Violence is another thing entirely. I’ve never gotten it quite frankly, besides barely comprehending the “ick” factor of some films, where some people attend just to be grossed out. This is of course the same reason sideshow “carnies” do such regular work. Still, violence is everywhere in books and films and even music, as Ashley Simpson’s lacerating vocals will demonstrate on the average human eardrum. The thing is though that we are equally bombarded with the admonition that violence is harmful, destructive, kills people, etc. So, we’re really a society that seems to think that blowing someone’s brains out accidentally with a large revolver is terrible, unless it happens in a Quentin Tarantino film, in which case it’s hilarious.

This wasn’t helping me write the book though. It didn’t help that I couldn’t think of a way to work any sex and violence into a specious mystery regarding my neighbor’s fascination with obtaining our clipping shears for socialist revolution. Also, I became very aware that there were legal implications to this kind of plotting, even if our neighbor didn’t have access to a tenth of Oprah’s phalanxes of lawyers. So, for these purposes, our neighbor’s name is actually Marigold.

The phone rang right around that time. It was Zimpter Fiforg, another writer for the blog. He was calling to apologise for not having written anything for over a year. Zimpter was gainfully employed elsewhere and only maintained his membership on the blog in the off chance that he would have a spare moment to quickly type out one of the 1,500 or so bits that he kept in mind, in-between his daily work. We knew he worked in Hollywood, doing something or other, and that he regularly encounter celebrities. We had a little office pool going on about Zimpter’s profession. I had television writer and/or agent. Stew had actor or caterer for film sets. Nuffy, during the one call we could get him to commit to the pool suggested celebrity stalker or paparazzi, which we all agreed was more or less the same thing.

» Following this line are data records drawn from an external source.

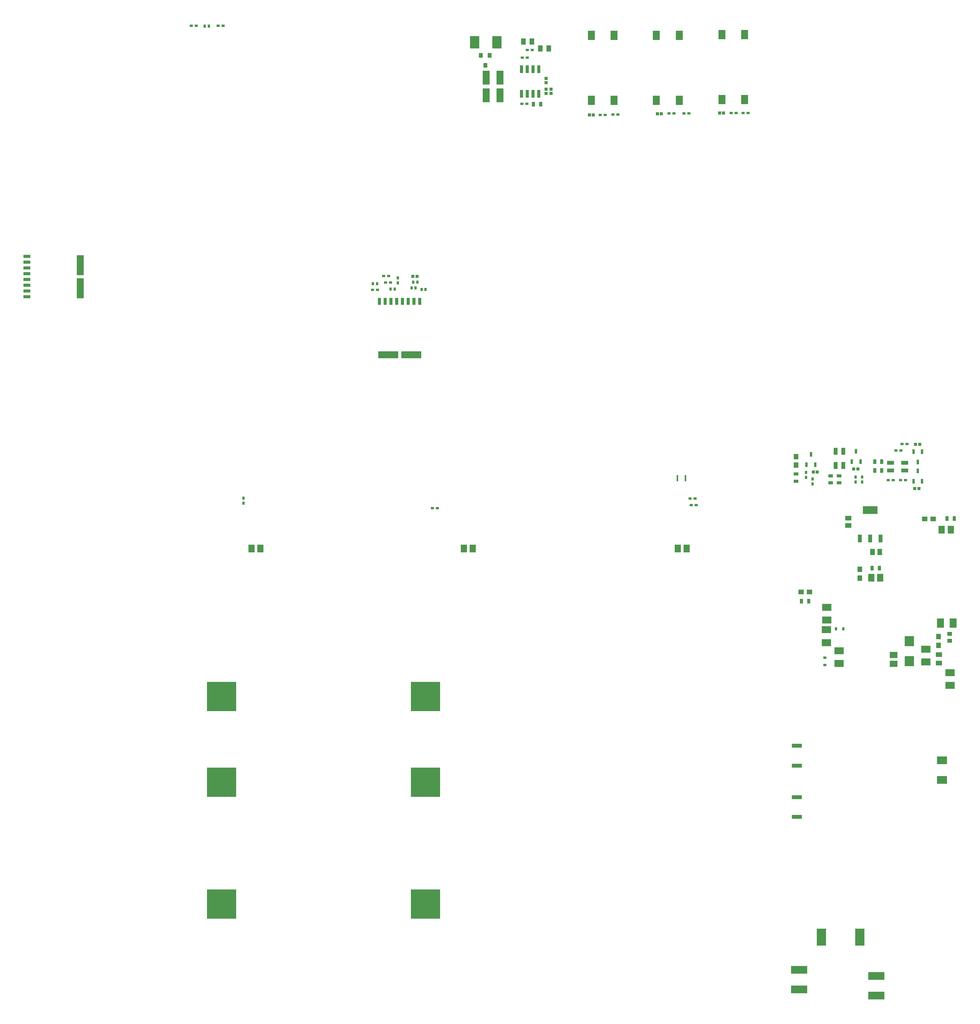
<source format=gtp>
G04*
G04 #@! TF.GenerationSoftware,Altium Limited,Altium Designer,20.2.4 (192)*
G04*
G04 Layer_Color=8421504*
%FSLAX24Y24*%
%MOIN*%
G70*
G04*
G04 #@! TF.SameCoordinates,B9BB7F2B-B7AC-4897-A438-396A0F5AD448*
G04*
G04*
G04 #@! TF.FilePolarity,Positive*
G04*
G01*
G75*
%ADD21R,0.0236X0.0252*%
%ADD22R,0.0138X0.0531*%
%ADD23R,0.0394X0.0315*%
%ADD24R,0.0591X0.0787*%
%ADD25R,0.0236X0.0394*%
%ADD26R,0.0236X0.0276*%
%ADD27R,0.0567X0.0654*%
%ADD28R,0.0472X0.0413*%
%ADD29R,0.0315X0.0394*%
%ADD30R,0.0413X0.0472*%
%ADD31R,0.0315X0.0236*%
%ADD32R,0.0846X0.0866*%
%ADD33R,0.0638X0.0811*%
%ADD34R,0.0394X0.0354*%
%ADD35R,0.0906X0.0689*%
%ADD36R,0.0811X0.0638*%
%ADD37R,0.0571X0.0394*%
%ADD38R,0.0787X0.1476*%
%ADD39R,0.0626X0.1748*%
%ADD40R,0.0626X0.0252*%
%ADD41R,0.0394X0.0571*%
%ADD42R,0.0276X0.0236*%
%ADD43R,0.0256X0.0252*%
%ADD44R,0.0252X0.0626*%
%ADD45R,0.1748X0.0626*%
%ADD46R,0.1260X0.0689*%
%ADD47R,0.0374X0.0689*%
%ADD48R,0.2559X0.2559*%
%ADD49R,0.0236X0.0315*%
%ADD50R,0.0252X0.0256*%
%ADD51R,0.0283X0.0701*%
%ADD52R,0.0591X0.0354*%
%ADD53R,0.0354X0.0591*%
%ADD54R,0.0579X0.0402*%
%ADD55R,0.0402X0.0579*%
%ADD56R,0.0654X0.0567*%
%ADD57R,0.0874X0.0323*%
%ADD58R,0.0638X0.1185*%
%ADD59R,0.0335X0.0433*%
%ADD60R,0.0846X0.1102*%
%ADD61R,0.1417X0.0709*%
D21*
X40430Y70744D02*
D03*
X40076D02*
D03*
X21260Y93583D02*
D03*
X21614D02*
D03*
X37402Y70787D02*
D03*
X37756D02*
D03*
X35866Y71260D02*
D03*
X36220D02*
D03*
X39567Y70866D02*
D03*
X39213D02*
D03*
X39724Y71385D02*
D03*
X39370D02*
D03*
D22*
X62293Y54395D02*
D03*
X62982D02*
D03*
D23*
X75591Y54596D02*
D03*
Y53967D02*
D03*
X76320Y54596D02*
D03*
Y53967D02*
D03*
X72598Y54124D02*
D03*
Y54754D02*
D03*
D24*
X56790Y92785D02*
D03*
Y87156D02*
D03*
X54821Y92785D02*
D03*
Y87156D02*
D03*
X62441Y92785D02*
D03*
Y87156D02*
D03*
X60472Y92785D02*
D03*
Y87156D02*
D03*
X68110Y92844D02*
D03*
Y87215D02*
D03*
X66142Y92844D02*
D03*
Y87215D02*
D03*
D25*
X73878Y56457D02*
D03*
X73504Y55551D02*
D03*
X74252D02*
D03*
X77806Y56713D02*
D03*
X77432Y55807D02*
D03*
X78180D02*
D03*
X83162Y55020D02*
D03*
X82788Y54114D02*
D03*
X83536D02*
D03*
X83162Y55787D02*
D03*
X83536Y56693D02*
D03*
X82788D02*
D03*
D26*
X74035Y53888D02*
D03*
Y54321D02*
D03*
X38031Y71328D02*
D03*
Y71762D02*
D03*
X77756Y54498D02*
D03*
Y54065D02*
D03*
X78337Y54478D02*
D03*
Y54045D02*
D03*
X73455Y54439D02*
D03*
Y54872D02*
D03*
X24616Y52224D02*
D03*
Y52657D02*
D03*
D27*
X85236Y49921D02*
D03*
X86016D02*
D03*
X79904Y45749D02*
D03*
X79124D02*
D03*
X43748Y48268D02*
D03*
X44528D02*
D03*
X63102Y48278D02*
D03*
X62323D02*
D03*
X26102Y48268D02*
D03*
X25323D02*
D03*
D28*
X84488Y50837D02*
D03*
X83740D02*
D03*
X73760Y44518D02*
D03*
X73012D02*
D03*
D29*
X85679Y50866D02*
D03*
X86309D02*
D03*
X79823Y46594D02*
D03*
X79193D02*
D03*
X50433Y86801D02*
D03*
X49803D02*
D03*
X79409Y55807D02*
D03*
X80039D02*
D03*
X79409Y55059D02*
D03*
X80039D02*
D03*
X73690Y43720D02*
D03*
X73060D02*
D03*
D30*
X78130Y45726D02*
D03*
Y46474D02*
D03*
X72598Y55502D02*
D03*
Y56250D02*
D03*
X84971Y39892D02*
D03*
Y40640D02*
D03*
D31*
X75079Y38183D02*
D03*
Y38813D02*
D03*
D32*
X82411Y40236D02*
D03*
Y38504D02*
D03*
D33*
X86230Y41821D02*
D03*
X85128D02*
D03*
D34*
X85925Y40896D02*
D03*
Y40266D02*
D03*
D35*
X85267Y29931D02*
D03*
Y28199D02*
D03*
D36*
X85965Y37530D02*
D03*
Y36427D02*
D03*
X75246Y43179D02*
D03*
Y42077D02*
D03*
X76319Y39419D02*
D03*
Y38317D02*
D03*
X83841Y39548D02*
D03*
Y38445D02*
D03*
X75235Y41234D02*
D03*
Y40132D02*
D03*
D37*
X84990Y38337D02*
D03*
Y39085D02*
D03*
D38*
X78130Y14577D02*
D03*
X74783D02*
D03*
D39*
X10470Y70846D02*
D03*
Y72854D02*
D03*
D40*
X5829Y73600D02*
D03*
Y73100D02*
D03*
Y72600D02*
D03*
Y72100D02*
D03*
Y71600D02*
D03*
Y71100D02*
D03*
Y70600D02*
D03*
Y70100D02*
D03*
D41*
X51122Y91644D02*
D03*
X50374D02*
D03*
X49665Y92234D02*
D03*
X48917D02*
D03*
D42*
X49705Y91526D02*
D03*
X49272D02*
D03*
X36791Y71929D02*
D03*
X37224D02*
D03*
X63474Y52047D02*
D03*
X63907D02*
D03*
X48799Y86841D02*
D03*
X49232D02*
D03*
X49272Y90856D02*
D03*
X48839D02*
D03*
X82096Y54222D02*
D03*
X81663D02*
D03*
X81781Y57342D02*
D03*
X82215D02*
D03*
X81250Y56772D02*
D03*
X81683D02*
D03*
X80600Y54213D02*
D03*
X81033D02*
D03*
X68424Y86064D02*
D03*
X67991D02*
D03*
X67382Y86043D02*
D03*
X66949D02*
D03*
X63278Y86004D02*
D03*
X62844D02*
D03*
X61998Y86004D02*
D03*
X61565D02*
D03*
X55591Y85886D02*
D03*
X56024D02*
D03*
X57126Y85906D02*
D03*
X56693D02*
D03*
X22854Y93622D02*
D03*
X22421D02*
D03*
X20532Y93622D02*
D03*
X20098D02*
D03*
X36949Y71359D02*
D03*
X37382D02*
D03*
X35807Y70709D02*
D03*
X36240D02*
D03*
X41457Y51791D02*
D03*
X41024D02*
D03*
X63406Y52600D02*
D03*
X63839D02*
D03*
D43*
X65945Y86053D02*
D03*
X66299D02*
D03*
X54646Y85876D02*
D03*
X55000D02*
D03*
X60541Y85974D02*
D03*
X60896D02*
D03*
X77953Y55177D02*
D03*
X77598D02*
D03*
X83248Y53494D02*
D03*
X82894D02*
D03*
X82953Y57308D02*
D03*
X83307D02*
D03*
X74439Y54910D02*
D03*
X74085D02*
D03*
X39685Y71890D02*
D03*
X39331D02*
D03*
D44*
X36439Y69722D02*
D03*
X36939D02*
D03*
X37439D02*
D03*
X37939D02*
D03*
X38439D02*
D03*
X38939D02*
D03*
X39439D02*
D03*
X39939D02*
D03*
D45*
X39193Y65081D02*
D03*
X37185D02*
D03*
D46*
X79028Y51614D02*
D03*
D47*
X79933Y49134D02*
D03*
X79028D02*
D03*
X78122D02*
D03*
D48*
X40433Y28032D02*
D03*
X22717D02*
D03*
Y35433D02*
D03*
X40433D02*
D03*
X22717Y17441D02*
D03*
X40433D02*
D03*
D49*
X76056Y41313D02*
D03*
X76686D02*
D03*
D50*
X51339Y88100D02*
D03*
Y87746D02*
D03*
X50906D02*
D03*
Y88100D02*
D03*
X50905Y88691D02*
D03*
Y89045D02*
D03*
D51*
X50257Y87719D02*
D03*
X49757D02*
D03*
X49257D02*
D03*
X48757D02*
D03*
Y89855D02*
D03*
X49257D02*
D03*
X49757D02*
D03*
X50257D02*
D03*
D52*
X80787Y55059D02*
D03*
Y55728D02*
D03*
X82008Y55059D02*
D03*
Y55728D02*
D03*
D53*
X76683Y55482D02*
D03*
X76014D02*
D03*
X76683Y56703D02*
D03*
X76014D02*
D03*
D54*
X77136Y50929D02*
D03*
Y50291D02*
D03*
D55*
X79856Y47972D02*
D03*
X79219D02*
D03*
D56*
X81061Y38276D02*
D03*
Y39055D02*
D03*
D57*
X72660Y31188D02*
D03*
Y29456D02*
D03*
Y26732D02*
D03*
Y25000D02*
D03*
D58*
X46906Y87589D02*
D03*
X45693D02*
D03*
X46906Y89124D02*
D03*
X45693D02*
D03*
D59*
X45984Y91063D02*
D03*
X45236D02*
D03*
X45610Y90197D02*
D03*
D60*
X46618Y92177D02*
D03*
X44685D02*
D03*
D61*
X79557Y11211D02*
D03*
Y9518D02*
D03*
X72861Y10059D02*
D03*
Y11752D02*
D03*
M02*

</source>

I exchanged a few pleasantries with Zimpter and helpfully suggested ways in which he could go without sleep for extended periods of time, if that would help him get a post or two in every six months. I also tried to get vital information for the office pool.

“So, how’s work, Zim?” I cleverly asked.

“Oh, it’s the usual hectic madhouse,” he cheerfully replied.

“So, sign any big contracts lately?” I cheerfully inquired.

Zimpter laughed deep and long and then skillfully changed the subject to the new Borat film. This left me convinced more than ever that he was an agent or an entertainment lawyer, which unfortunately for me was far closer to Nuffy’s guess. After a highly detailed analysis of the mise-en-scene in Borat and how it differed from that of The Legend of Ricky Bobby, Zimpter had to go, as a Survivor repeat was on.

The day was starting to wind to an end for all practical purposes. My child had a football match and was itching to try out the new indoor soccer arena, and I had plans to play myself. A busy morning at church lay ahead the next day. Precious time was burning away faster than Jacque Chirac’s credibility.

In the twenty five minutes before we left for the match I managed to write 2,500 words introducing a story about two reporters who discover that the government is covering up the takeover of all the world’s banks by giant mutated squid. I erased the whole thing that evening under the logic that my earlier head injury was the primary inspiration for such a crappy plot. I was back to naught.